§ Job item: The lines to reproduce run from the first one below to the line containing "débito. Portanto, fique", both included. Reproduce them exactly and nothing else.

- Opening Delimiter -

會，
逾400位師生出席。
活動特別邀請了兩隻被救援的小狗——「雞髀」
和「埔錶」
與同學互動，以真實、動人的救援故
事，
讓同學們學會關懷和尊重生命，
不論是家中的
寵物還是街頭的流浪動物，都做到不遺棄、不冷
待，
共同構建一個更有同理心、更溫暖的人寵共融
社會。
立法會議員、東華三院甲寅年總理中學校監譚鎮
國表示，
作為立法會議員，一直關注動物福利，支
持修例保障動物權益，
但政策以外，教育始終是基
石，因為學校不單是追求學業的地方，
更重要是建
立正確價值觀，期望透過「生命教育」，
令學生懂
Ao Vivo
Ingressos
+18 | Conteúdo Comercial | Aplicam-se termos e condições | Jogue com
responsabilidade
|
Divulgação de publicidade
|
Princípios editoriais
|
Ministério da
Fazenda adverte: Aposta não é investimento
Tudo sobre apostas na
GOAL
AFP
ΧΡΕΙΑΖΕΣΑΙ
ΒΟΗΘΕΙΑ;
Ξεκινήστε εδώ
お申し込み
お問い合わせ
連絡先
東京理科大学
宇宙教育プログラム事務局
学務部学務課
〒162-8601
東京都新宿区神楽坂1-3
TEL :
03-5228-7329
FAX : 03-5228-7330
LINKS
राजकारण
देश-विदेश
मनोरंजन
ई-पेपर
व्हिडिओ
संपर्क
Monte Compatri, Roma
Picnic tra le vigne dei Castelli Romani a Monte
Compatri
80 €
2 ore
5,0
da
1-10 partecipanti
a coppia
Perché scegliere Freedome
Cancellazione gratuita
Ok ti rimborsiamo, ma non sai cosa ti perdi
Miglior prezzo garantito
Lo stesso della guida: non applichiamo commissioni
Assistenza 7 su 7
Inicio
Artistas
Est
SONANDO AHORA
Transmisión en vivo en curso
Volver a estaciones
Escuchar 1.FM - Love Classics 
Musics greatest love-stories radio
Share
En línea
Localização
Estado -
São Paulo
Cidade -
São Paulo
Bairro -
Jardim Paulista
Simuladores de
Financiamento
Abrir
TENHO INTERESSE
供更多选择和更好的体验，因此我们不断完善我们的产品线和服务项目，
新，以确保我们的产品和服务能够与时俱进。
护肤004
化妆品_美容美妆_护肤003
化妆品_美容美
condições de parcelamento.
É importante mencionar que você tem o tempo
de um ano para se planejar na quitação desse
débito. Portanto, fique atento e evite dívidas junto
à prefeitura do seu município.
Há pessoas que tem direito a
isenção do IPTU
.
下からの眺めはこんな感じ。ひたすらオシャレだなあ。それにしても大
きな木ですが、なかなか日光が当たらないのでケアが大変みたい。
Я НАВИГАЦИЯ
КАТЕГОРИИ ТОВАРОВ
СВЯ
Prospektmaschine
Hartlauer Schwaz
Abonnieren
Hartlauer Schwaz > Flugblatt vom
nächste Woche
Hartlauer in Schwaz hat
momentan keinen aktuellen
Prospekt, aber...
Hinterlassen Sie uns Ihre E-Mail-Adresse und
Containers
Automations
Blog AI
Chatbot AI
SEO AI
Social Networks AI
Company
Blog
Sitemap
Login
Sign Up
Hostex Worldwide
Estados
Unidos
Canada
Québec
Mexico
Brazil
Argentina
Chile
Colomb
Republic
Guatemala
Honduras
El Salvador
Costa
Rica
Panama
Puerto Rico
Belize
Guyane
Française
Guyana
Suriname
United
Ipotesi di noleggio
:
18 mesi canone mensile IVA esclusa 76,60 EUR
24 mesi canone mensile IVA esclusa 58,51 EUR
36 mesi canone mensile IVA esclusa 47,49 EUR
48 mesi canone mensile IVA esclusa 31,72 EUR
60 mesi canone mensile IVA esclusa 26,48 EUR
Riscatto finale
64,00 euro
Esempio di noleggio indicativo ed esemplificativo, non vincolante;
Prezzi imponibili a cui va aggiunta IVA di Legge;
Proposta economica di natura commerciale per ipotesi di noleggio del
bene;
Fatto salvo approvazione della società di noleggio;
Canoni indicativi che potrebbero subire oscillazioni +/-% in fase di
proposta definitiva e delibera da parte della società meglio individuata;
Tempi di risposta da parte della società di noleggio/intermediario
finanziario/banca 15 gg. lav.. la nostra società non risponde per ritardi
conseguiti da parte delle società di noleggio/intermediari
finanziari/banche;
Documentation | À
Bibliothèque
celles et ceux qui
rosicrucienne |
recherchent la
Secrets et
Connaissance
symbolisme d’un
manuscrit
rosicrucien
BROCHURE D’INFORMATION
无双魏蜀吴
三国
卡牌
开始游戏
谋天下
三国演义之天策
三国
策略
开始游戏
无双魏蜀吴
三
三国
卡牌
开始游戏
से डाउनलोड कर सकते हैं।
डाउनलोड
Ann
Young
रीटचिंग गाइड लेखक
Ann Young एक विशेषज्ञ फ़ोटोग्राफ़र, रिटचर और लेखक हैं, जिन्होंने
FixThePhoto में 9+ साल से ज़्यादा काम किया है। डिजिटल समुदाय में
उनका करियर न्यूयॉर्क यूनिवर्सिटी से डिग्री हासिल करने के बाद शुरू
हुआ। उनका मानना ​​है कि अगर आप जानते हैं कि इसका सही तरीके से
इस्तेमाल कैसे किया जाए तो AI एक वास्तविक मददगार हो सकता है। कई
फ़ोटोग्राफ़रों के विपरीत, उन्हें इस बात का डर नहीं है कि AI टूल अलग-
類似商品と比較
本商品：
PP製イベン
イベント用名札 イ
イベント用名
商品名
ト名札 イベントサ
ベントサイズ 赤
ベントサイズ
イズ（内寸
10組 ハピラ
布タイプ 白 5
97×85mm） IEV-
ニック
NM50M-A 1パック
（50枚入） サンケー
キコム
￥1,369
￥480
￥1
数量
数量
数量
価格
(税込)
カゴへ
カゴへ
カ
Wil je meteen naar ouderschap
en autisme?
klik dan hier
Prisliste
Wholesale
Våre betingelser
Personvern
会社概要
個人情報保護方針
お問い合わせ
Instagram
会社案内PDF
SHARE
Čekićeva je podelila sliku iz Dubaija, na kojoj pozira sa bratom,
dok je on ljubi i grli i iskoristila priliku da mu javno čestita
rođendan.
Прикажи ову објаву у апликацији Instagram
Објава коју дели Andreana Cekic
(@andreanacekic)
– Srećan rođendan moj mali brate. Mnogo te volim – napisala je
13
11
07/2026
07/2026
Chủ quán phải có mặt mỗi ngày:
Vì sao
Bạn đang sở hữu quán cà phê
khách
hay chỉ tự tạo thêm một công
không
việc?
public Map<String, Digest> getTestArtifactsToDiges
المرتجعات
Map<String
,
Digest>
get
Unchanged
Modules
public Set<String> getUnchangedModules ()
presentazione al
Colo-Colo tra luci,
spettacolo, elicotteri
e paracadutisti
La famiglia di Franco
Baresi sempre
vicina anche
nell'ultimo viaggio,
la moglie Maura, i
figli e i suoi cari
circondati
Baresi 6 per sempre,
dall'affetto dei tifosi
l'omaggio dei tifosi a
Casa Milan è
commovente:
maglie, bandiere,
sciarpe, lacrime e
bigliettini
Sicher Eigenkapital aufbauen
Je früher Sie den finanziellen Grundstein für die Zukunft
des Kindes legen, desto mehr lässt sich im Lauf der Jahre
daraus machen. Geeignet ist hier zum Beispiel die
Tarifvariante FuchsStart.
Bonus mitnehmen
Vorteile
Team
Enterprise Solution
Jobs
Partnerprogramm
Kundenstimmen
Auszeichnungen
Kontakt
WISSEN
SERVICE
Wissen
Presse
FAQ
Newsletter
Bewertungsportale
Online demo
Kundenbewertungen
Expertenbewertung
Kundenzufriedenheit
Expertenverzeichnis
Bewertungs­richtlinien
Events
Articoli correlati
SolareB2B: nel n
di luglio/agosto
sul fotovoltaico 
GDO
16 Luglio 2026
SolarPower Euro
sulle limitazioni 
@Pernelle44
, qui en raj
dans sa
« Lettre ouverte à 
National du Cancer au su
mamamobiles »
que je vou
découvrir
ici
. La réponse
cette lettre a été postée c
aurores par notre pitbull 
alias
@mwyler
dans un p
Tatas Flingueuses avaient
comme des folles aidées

- Closing Delimiter -

§ Written solution:
會，
逾400位師生出席。
活動特別邀請了兩隻被救援的小狗——「雞髀」
和「埔錶」
與同學互動，以真實、動人的救援故
事，
讓同學們學會關懷和尊重生命，
不論是家中的
寵物還是街頭的流浪動物，都做到不遺棄、不冷
待，
共同構建一個更有同理心、更溫暖的人寵共融
社會。
立法會議員、東華三院甲寅年總理中學校監譚鎮
國表示，
作為立法會議員，一直關注動物福利，支
持修例保障動物權益，
但政策以外，教育始終是基
石，因為學校不單是追求學業的地方，
更重要是建
立正確價值觀，期望透過「生命教育」，
令學生懂
Ao Vivo
Ingressos
+18 | Conteúdo Comercial | Aplicam-se termos e condições | Jogue com
responsabilidade
|
Divulgação de publicidade
|
Princípios editoriais
|
Ministério da
Fazenda adverte: Aposta não é investimento
Tudo sobre apostas na
GOAL
AFP
ΧΡΕΙΑΖΕΣΑΙ
ΒΟΗΘΕΙΑ;
Ξεκινήστε εδώ
お申し込み
お問い合わせ
連絡先
東京理科大学
宇宙教育プログラム事務局
学務部学務課
〒162-8601
東京都新宿区神楽坂1-3
TEL :
03-5228-7329
FAX : 03-5228-7330
LINKS
राजकारण
देश-विदेश
मनोरंजन
ई-पेपर
व्हिडिओ
संपर्क
Monte Compatri, Roma
Picnic tra le vigne dei Castelli Romani a Monte
Compatri
80 €
2 ore
5,0
da
1-10 partecipanti
a coppia
Perché scegliere Freedome
Cancellazione gratuita
Ok ti rimborsiamo, ma non sai cosa ti perdi
Miglior prezzo garantito
Lo stesso della guida: non applichiamo commissioni
Assistenza 7 su 7
Inicio
Artistas
Est
SONANDO AHORA
Transmisión en vivo en curso
Volver a estaciones
Escuchar 1.FM - Love Classics 
Musics greatest love-stories radio
Share
En línea
Localização
Estado -
São Paulo
Cidade -
São Paulo
Bairro -
Jardim Paulista
Simuladores de
Financiamento
Abrir
TENHO INTERESSE
供更多选择和更好的体验，因此我们不断完善我们的产品线和服务项目，
新，以确保我们的产品和服务能够与时俱进。
护肤004
化妆品_美容美妆_护肤003
化妆品_美容美
condições de parcelamento.
É importante mencionar que você tem o tempo
de um ano para se planejar na quitação desse
débito. Portanto, fique atento e evite dívidas junto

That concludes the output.